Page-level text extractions

*** Block opens ***

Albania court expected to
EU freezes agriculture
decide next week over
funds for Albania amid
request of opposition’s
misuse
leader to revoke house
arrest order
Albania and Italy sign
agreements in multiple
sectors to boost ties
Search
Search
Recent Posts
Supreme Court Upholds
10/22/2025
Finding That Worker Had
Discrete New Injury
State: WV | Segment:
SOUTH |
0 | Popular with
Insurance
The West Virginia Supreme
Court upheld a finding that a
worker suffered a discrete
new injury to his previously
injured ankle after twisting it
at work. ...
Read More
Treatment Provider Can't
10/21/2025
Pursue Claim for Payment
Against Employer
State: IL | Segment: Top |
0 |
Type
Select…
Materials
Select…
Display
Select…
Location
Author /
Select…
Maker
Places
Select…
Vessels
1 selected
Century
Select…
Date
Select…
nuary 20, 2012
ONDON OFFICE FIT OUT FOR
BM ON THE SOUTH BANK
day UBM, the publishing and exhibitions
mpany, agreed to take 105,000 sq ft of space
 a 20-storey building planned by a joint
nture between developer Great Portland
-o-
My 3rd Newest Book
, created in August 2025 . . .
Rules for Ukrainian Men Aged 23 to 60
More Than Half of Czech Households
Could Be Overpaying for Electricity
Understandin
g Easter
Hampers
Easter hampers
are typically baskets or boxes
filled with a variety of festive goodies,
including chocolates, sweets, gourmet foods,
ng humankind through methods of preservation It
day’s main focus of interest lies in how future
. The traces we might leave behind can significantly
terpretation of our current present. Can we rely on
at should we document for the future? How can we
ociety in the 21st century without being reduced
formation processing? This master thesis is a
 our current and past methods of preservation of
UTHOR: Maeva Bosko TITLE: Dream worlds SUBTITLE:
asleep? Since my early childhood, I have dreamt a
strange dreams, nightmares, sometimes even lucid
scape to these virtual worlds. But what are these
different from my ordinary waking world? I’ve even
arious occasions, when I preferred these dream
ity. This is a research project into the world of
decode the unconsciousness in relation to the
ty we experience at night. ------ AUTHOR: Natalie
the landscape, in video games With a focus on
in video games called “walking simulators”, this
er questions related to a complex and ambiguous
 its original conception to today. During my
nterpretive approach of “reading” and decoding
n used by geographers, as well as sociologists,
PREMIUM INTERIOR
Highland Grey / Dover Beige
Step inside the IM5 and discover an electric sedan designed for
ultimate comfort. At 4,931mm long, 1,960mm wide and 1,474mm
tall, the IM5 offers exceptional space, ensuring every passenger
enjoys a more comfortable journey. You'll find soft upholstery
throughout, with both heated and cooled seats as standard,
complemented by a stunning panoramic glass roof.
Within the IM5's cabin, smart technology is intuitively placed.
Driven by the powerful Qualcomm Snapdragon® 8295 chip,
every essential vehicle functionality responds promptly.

*** Block closes ***

ABOUT THIS EXERCISE
Copy each line of the data that contains the word "Albania".

EXERCISE RESULT
Albania court expected to
funds for Albania amid
Albania and Italy sign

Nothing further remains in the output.